Be precise — don't overclaim a tie that isn't there.

  • No in-house MoD. As of this writing there is no honest tie to MoD training or inference in the OpenAlice codebase; Alice's default stack runs gpt-5.x / Codex-family providers. The relevance is conceptual literacy about the efficiency frontier, not a shipped feature.
  • The conceptual mirror is adaptive *agent* compute. MoD's thesis — spend compute where it's needed, skip where it isn't — is exactly the principle behind Alice's orchestration: cheap models / shallow passes for easy turns, Opus / deeper reasoning for hard ones. MoD does this at the layer level inside one forward pass; Alice's cost-ladder and [[model-routing]] do it at the whole-model level across turns. Same instinct, different abstraction, and worth keeping that distinction crisp in any internal doc.
  • The budget-vs-confidence tradeoff transfers. MoD's "static budget, GPU-friendly shapes" vs CALM's "confidence-driven, ragged shapes" is the same design choice Alice's dispatcher faces: cap effort per request for predictable cost, or let effort float with difficulty for best quality. Knowing both failure modes (starved-under-cap vs ragged-and-unbatchable) informs how the orchestrator sets per-task budgets under a shared quota.
  • Don't conflate MoD with MoE in lab notes. MoE is the one Alice actually consumes (DeepSeek-class providers); MoD is the depth-axis cousin she does not. Cite [[mixture-of-experts]] for the models we run, this article for the contrast.

See also

  • [[mixture-of-experts]] — the width-axis cousin: routes tokens to different experts at full depth, where MoD routes them to different depths. Read both to hold the orthogonality.
  • [[test-time-compute-reasoning]] — the inverse instinct (spend more where it helps); MoD is the "spend less where it doesn't" side of the same coin.
  • [[llm-inference-internals]] — where the FLOPs actually go in a forward pass, and why skipping attention is the super-linear win.
  • [[flash-attention]] · [[native-sparse-attention]] — other attacks on attention cost; FlashAttention makes the full pass cheaper, sparse-attention/MoD reduce who participates.
  • [[kv-cache-optimization]] — the early-exit "missing hidden state" problem is a KV-cache problem; relevant to CALM and any skipped-layer scheme.
  • [[deepseek-architecture]] — a frontier stack that chose MoE (not MoD) for its efficiency; useful contrast for "what actually shipped."
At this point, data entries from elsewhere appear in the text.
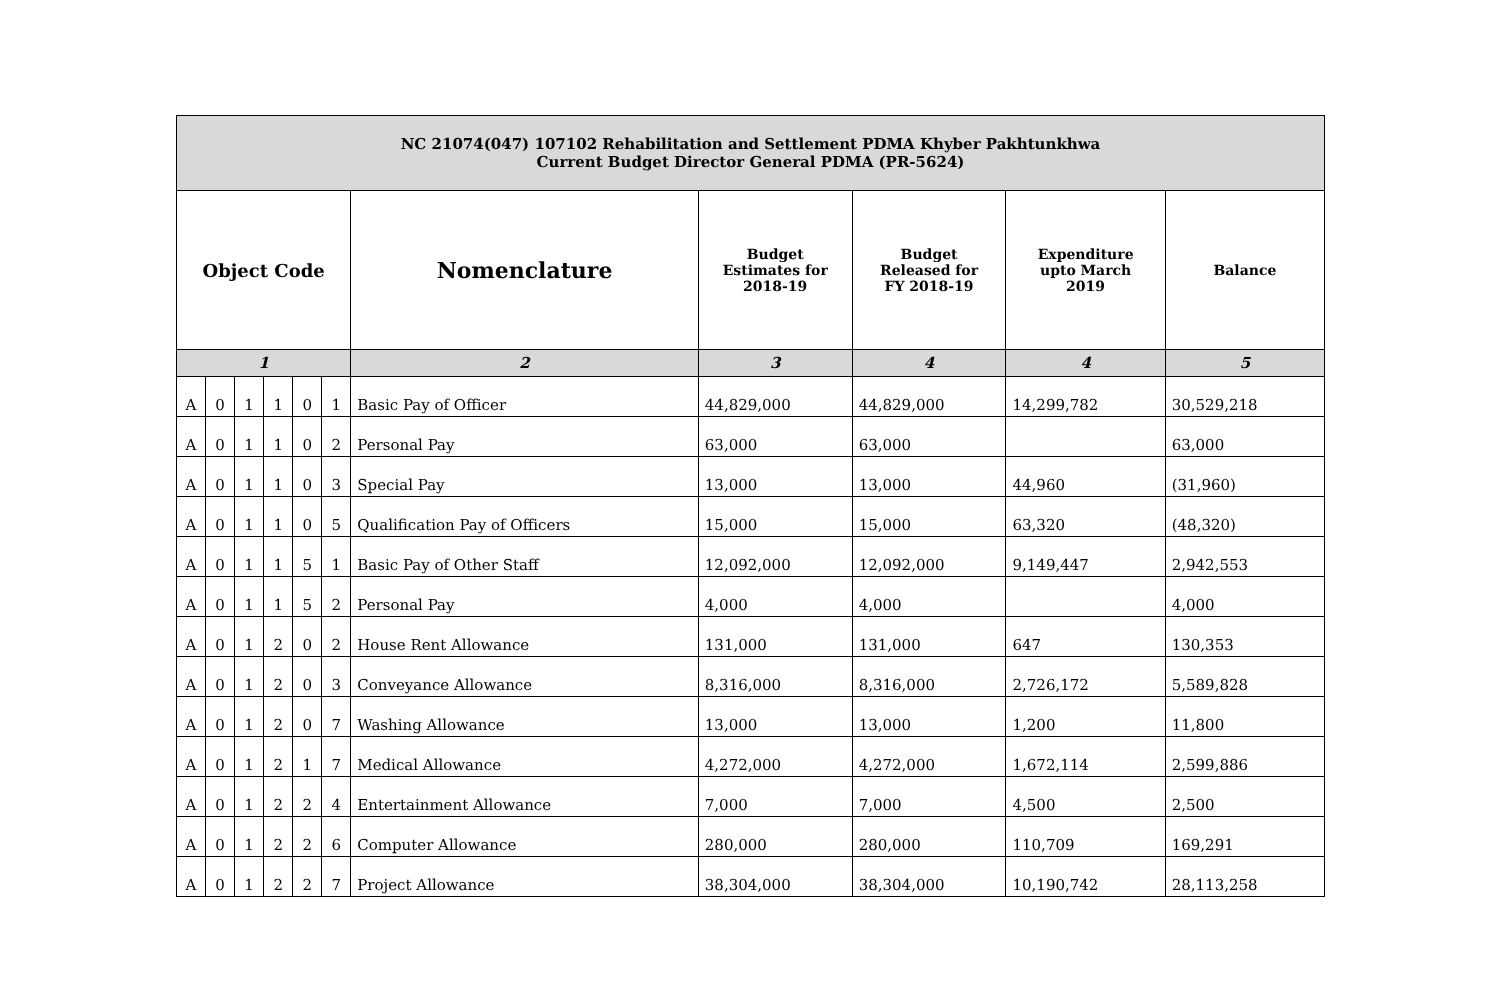| NC 21074(047) 107102 Rehabilitation and Settlement PDMA Khyber Pakhtunkhwa Current Budget Director General PDMA (PR-5624) | | | | | | | | | | |
| Object Code | | | | | | Nomenclature | Budget Estimates for 2018-19 | Budget Released for FY 2018-19 | Expenditure upto March 2019 | Balance |
| 1 | | | | | | 2 | 3 | 4 | 4 | 5 |
| A | 0 | 1 | 1 | 0 | 1 | Basic Pay of Officer | 44,829,000 | 44,829,000 | 14,299,782 | 30,529,218 |
| A | 0 | 1 | 1 | 0 | 2 | Personal Pay | 63,000 | 63,000 | | 63,000 |
| A | 0 | 1 | 1 | 0 | 3 | Special Pay | 13,000 | 13,000 | 44,960 | (31,960) |
| A | 0 | 1 | 1 | 0 | 5 | Qualification Pay of Officers | 15,000 | 15,000 | 63,320 | (48,320) |
| A | 0 | 1 | 1 | 5 | 1 | Basic Pay of Other Staff | 12,092,000 | 12,092,000 | 9,149,447 | 2,942,553 |
| A | 0 | 1 | 1 | 5 | 2 | Personal Pay | 4,000 | 4,000 | | 4,000 |
| A | 0 | 1 | 2 | 0 | 2 | House Rent Allowance | 131,000 | 131,000 | 647 | 130,353 |
| A | 0 | 1 | 2 | 0 | 3 | Conveyance Allowance | 8,316,000 | 8,316,000 | 2,726,172 | 5,589,828 |
| A | 0 | 1 | 2 | 0 | 7 | Washing Allowance | 13,000 | 13,000 | 1,200 | 11,800 |
| A | 0 | 1 | 2 | 1 | 7 | Medical Allowance | 4,272,000 | 4,272,000 | 1,672,114 | 2,599,886 |
| A | 0 | 1 | 2 | 2 | 4 | Entertainment Allowance | 7,000 | 7,000 | 4,500 | 2,500 |
| A | 0 | 1 | 2 | 2 | 6 | Computer Allowance | 280,000 | 280,000 | 110,709 | 169,291 |
| A | 0 | 1 | 2 | 2 | 7 | Project Allowance | 38,304,000 | 38,304,000 | 10,190,742 | 28,113,258 |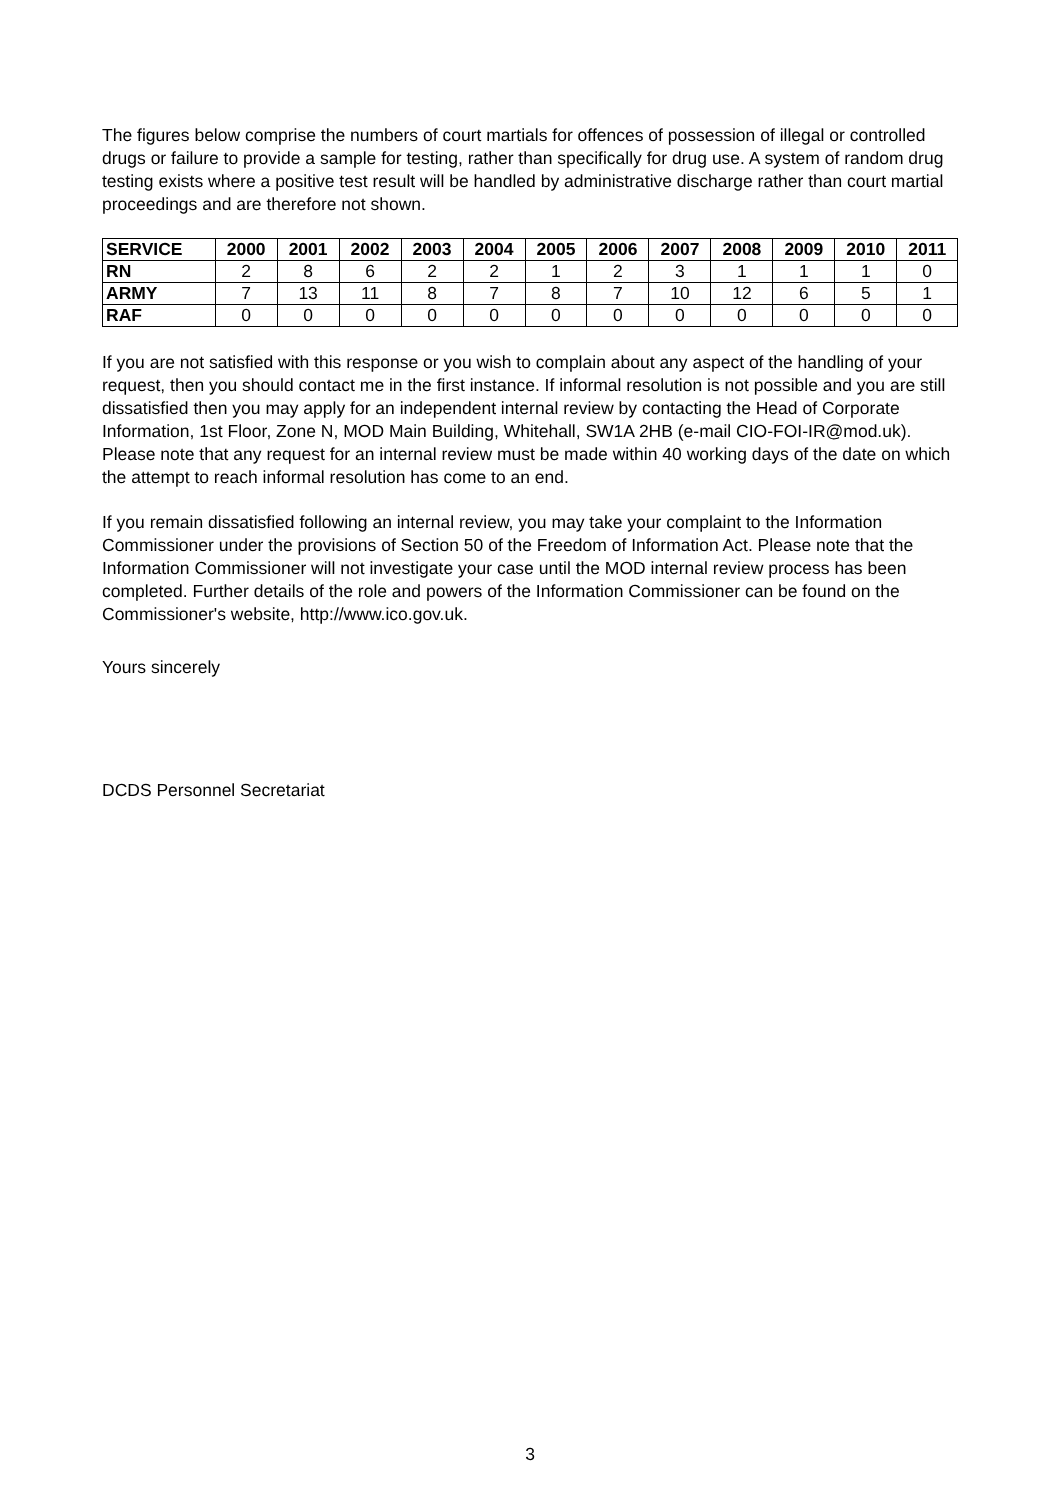The figures below comprise the numbers of court martials for offences of possession of illegal or controlled drugs or failure to provide a sample for testing, rather than specifically for drug use. A system of random drug testing exists where a positive test result will be handled by administrative discharge rather than court martial proceedings and are therefore not shown.
| SERVICE | 2000 | 2001 | 2002 | 2003 | 2004 | 2005 | 2006 | 2007 | 2008 | 2009 | 2010 | 2011 |
| --- | --- | --- | --- | --- | --- | --- | --- | --- | --- | --- | --- | --- |
| RN | 2 | 8 | 6 | 2 | 2 | 1 | 2 | 3 | 1 | 1 | 1 | 0 |
| ARMY | 7 | 13 | 11 | 8 | 7 | 8 | 7 | 10 | 12 | 6 | 5 | 1 |
| RAF | 0 | 0 | 0 | 0 | 0 | 0 | 0 | 0 | 0 | 0 | 0 | 0 |
If you are not satisfied with this response or you wish to complain about any aspect of the handling of your request, then you should contact me in the first instance. If informal resolution is not possible and you are still dissatisfied then you may apply for an independent internal review by contacting the Head of Corporate Information, 1st Floor, Zone N, MOD Main Building, Whitehall, SW1A 2HB (e-mail CIO-FOI-IR@mod.uk). Please note that any request for an internal review must be made within 40 working days of the date on which the attempt to reach informal resolution has come to an end.
If you remain dissatisfied following an internal review, you may take your complaint to the Information Commissioner under the provisions of Section 50 of the Freedom of Information Act. Please note that the Information Commissioner will not investigate your case until the MOD internal review process has been completed. Further details of the role and powers of the Information Commissioner can be found on the Commissioner's website, http://www.ico.gov.uk.
Yours sincerely
DCDS Personnel Secretariat
3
Sources (fetched & verified 2026-06-17)

  1. Raposo, Ritter, Richards, Lillicrap, Humphreys, Santoro (2024). Mixture-of-Depths: Dynamically allocating compute in transformer-based language models. arXiv:2404.02258 (router mechanics, causal trick, MoDE — full text at arXiv:2404.02258v1 HTML).
  2. Schuster, Fisch, Gupta, Dehghani, Bahri, Tran, Tay, Metzler (2022). Confident Adaptive Language Modeling (CALM). NeurIPS 2022 (oral). arXiv:2207.07061
  3. Elbayad, Gu, Grave, Auli (2020). Depth-Adaptive Transformer. ICLR 2020. arXiv:2004.07453
  4. Turing Post. Topic 18: What is Mixture-of-Depths? turingpost.com/p/mod — secondary/explainer; adoption-status claims flagged as secondary, not vendor-verified.